▸ ASSIGNED TASK: What you output must match the entries exactly, apart from the pictures, which are left out.

^^^^^^^^^^^^^^^^

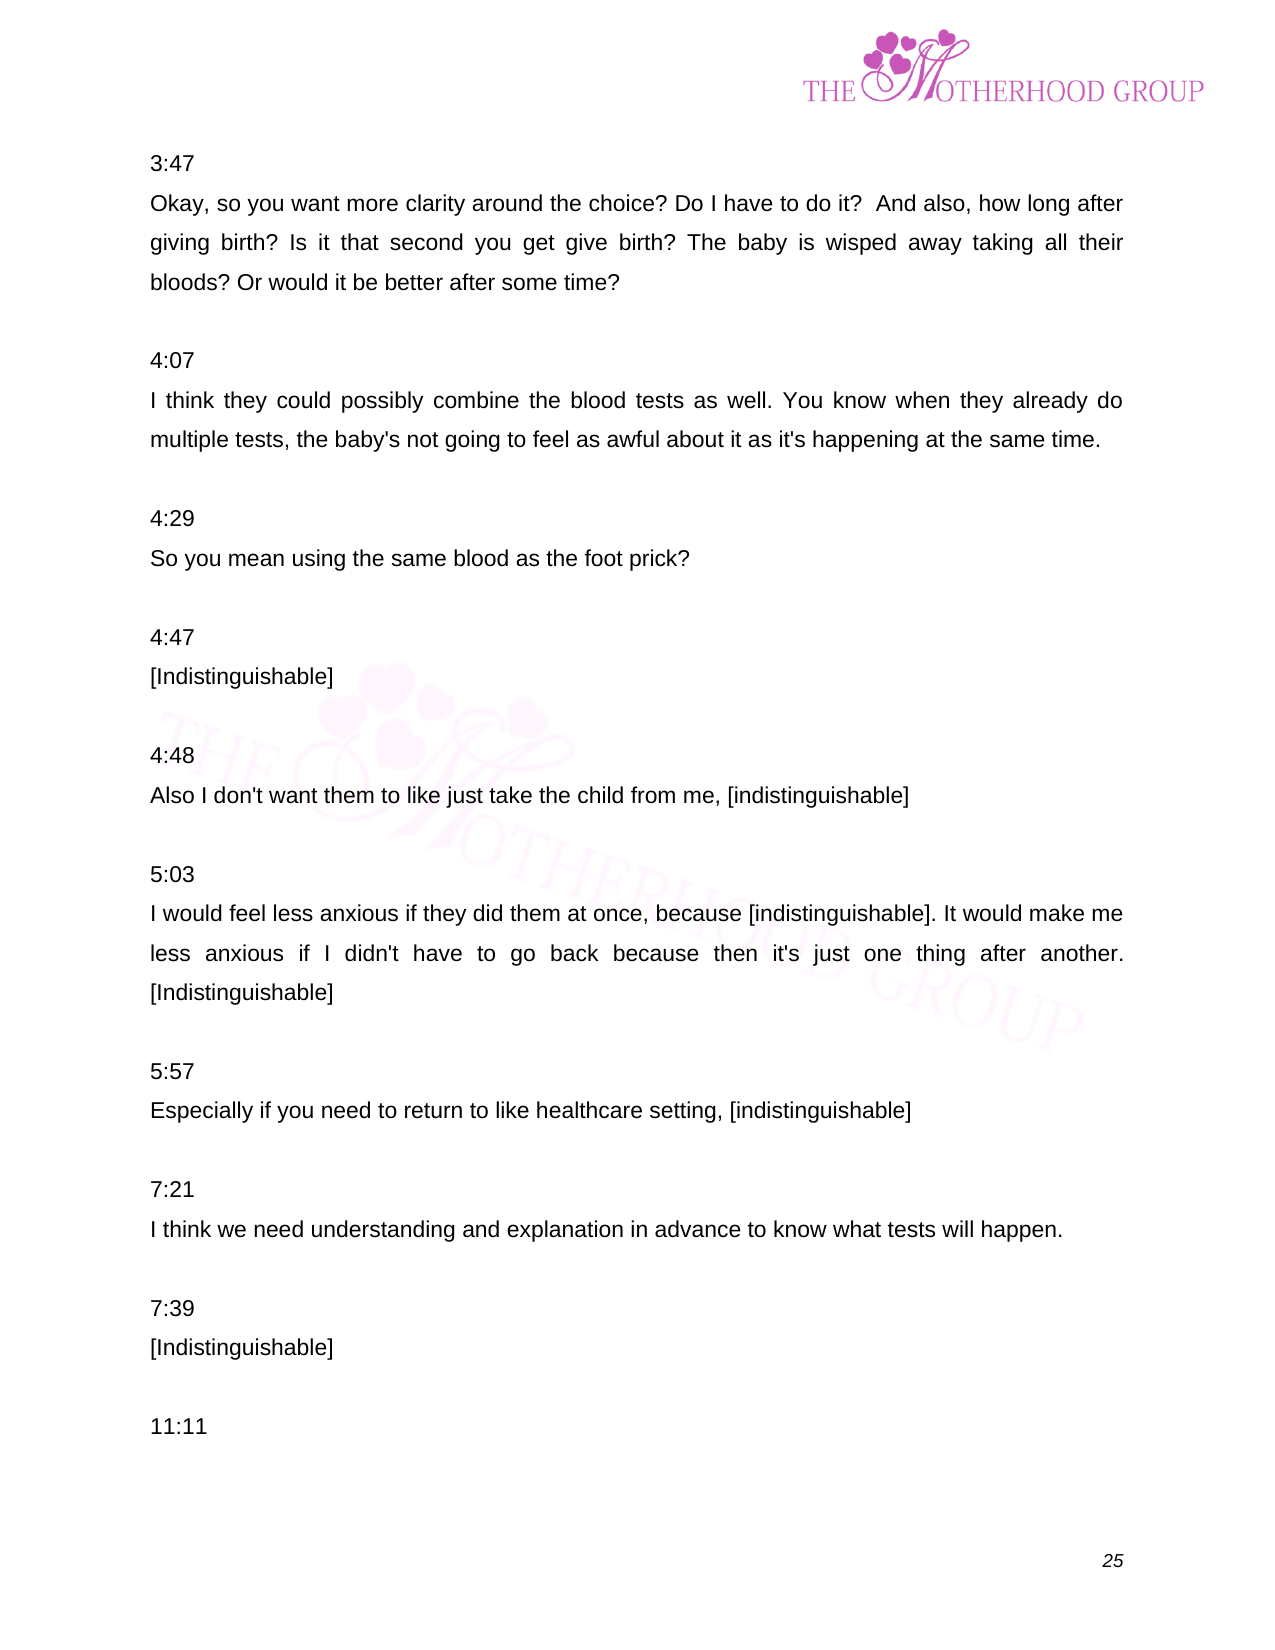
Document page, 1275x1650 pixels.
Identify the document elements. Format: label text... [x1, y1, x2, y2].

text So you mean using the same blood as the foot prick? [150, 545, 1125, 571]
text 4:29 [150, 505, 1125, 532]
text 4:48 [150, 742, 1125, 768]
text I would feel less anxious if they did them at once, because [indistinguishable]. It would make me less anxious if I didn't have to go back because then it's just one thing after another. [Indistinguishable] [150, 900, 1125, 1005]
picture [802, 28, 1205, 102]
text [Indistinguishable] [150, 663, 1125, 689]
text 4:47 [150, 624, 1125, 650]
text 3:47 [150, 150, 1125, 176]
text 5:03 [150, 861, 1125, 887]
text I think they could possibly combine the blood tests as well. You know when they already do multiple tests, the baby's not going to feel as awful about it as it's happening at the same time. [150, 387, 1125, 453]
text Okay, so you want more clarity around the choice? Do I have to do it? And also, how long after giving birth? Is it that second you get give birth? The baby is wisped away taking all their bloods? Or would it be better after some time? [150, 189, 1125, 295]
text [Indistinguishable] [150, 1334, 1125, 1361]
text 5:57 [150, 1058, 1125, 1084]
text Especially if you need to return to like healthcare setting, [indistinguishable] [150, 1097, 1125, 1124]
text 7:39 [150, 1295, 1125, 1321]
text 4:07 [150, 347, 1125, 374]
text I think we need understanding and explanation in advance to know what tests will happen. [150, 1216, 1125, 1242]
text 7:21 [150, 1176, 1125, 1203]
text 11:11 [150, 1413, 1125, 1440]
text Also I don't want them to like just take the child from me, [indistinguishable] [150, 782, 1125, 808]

^^^^^^^^^^^^^^^^

▸ SOLUTION FOR THIS EXERCISE:
Document page, 1275x1650 pixels.
Identify the document elements. Format: label text... [x1, y1, x2, y2].

text So you mean using the same blood as the foot prick? [150, 545, 1125, 571]
text 4:29 [150, 505, 1125, 532]
text 4:48 [150, 742, 1125, 768]
text I would feel less anxious if they did them at once, because [indistinguishable]. It would make me less anxious if I didn't have to go back because then it's just one thing after another. [Indistinguishable] [150, 900, 1125, 1005]
picture [802, 28, 1205, 102]
text [Indistinguishable] [150, 663, 1125, 689]
text 4:47 [150, 624, 1125, 650]
text 3:47 [150, 150, 1125, 176]
text 5:03 [150, 861, 1125, 887]
text I think they could possibly combine the blood tests as well. You know when they already do multiple tests, the baby's not going to feel as awful about it as it's happening at the same time. [150, 387, 1125, 453]
text Okay, so you want more clarity around the choice? Do I have to do it? And also, how long after giving birth? Is it that second you get give birth? The baby is wisped away taking all their bloods? Or would it be better after some time? [150, 189, 1125, 295]
text [Indistinguishable] [150, 1334, 1125, 1361]
text 5:57 [150, 1058, 1125, 1084]
text Especially if you need to return to like healthcare setting, [indistinguishable] [150, 1097, 1125, 1124]
text 7:39 [150, 1295, 1125, 1321]
text 4:07 [150, 347, 1125, 374]
text I think we need understanding and explanation in advance to know what tests will happen. [150, 1216, 1125, 1242]
text 7:21 [150, 1176, 1125, 1203]
text 11:11 [150, 1413, 1125, 1440]
text Also I don't want them to like just take the child from me, [indistinguishable] [150, 782, 1125, 808]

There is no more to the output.